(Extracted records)
.....

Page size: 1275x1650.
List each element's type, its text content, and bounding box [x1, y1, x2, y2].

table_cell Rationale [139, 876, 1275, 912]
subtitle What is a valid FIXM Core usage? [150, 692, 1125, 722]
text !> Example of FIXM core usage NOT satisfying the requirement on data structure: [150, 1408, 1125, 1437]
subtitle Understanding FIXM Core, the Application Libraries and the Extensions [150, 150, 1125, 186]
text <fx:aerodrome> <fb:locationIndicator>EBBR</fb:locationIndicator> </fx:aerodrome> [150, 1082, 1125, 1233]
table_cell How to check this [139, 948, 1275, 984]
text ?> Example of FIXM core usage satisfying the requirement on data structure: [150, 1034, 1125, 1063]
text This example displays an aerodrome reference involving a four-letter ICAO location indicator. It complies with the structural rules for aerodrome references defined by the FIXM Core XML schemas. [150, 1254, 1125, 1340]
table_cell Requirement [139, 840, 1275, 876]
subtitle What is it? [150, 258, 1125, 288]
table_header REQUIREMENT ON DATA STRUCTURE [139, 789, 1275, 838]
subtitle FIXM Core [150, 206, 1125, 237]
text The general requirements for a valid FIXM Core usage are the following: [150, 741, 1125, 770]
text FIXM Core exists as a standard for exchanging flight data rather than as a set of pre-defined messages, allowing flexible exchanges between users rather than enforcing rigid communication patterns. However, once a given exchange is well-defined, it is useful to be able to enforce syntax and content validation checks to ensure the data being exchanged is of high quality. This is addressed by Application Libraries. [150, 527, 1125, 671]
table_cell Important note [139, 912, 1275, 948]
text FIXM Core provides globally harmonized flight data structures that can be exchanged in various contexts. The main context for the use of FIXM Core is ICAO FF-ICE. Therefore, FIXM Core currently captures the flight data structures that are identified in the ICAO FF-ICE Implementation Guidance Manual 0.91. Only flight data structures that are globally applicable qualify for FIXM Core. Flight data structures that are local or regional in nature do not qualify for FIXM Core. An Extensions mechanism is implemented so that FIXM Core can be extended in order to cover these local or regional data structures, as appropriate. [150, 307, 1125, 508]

.....

EXERCISE REQUIREMENTS: Wherever a line in the records contains the word "What", copy that line.

ANSWER BOX:
subtitle What is a valid FIXM Core usage? [150, 692, 1125, 722]
subtitle What is it? [150, 258, 1125, 288]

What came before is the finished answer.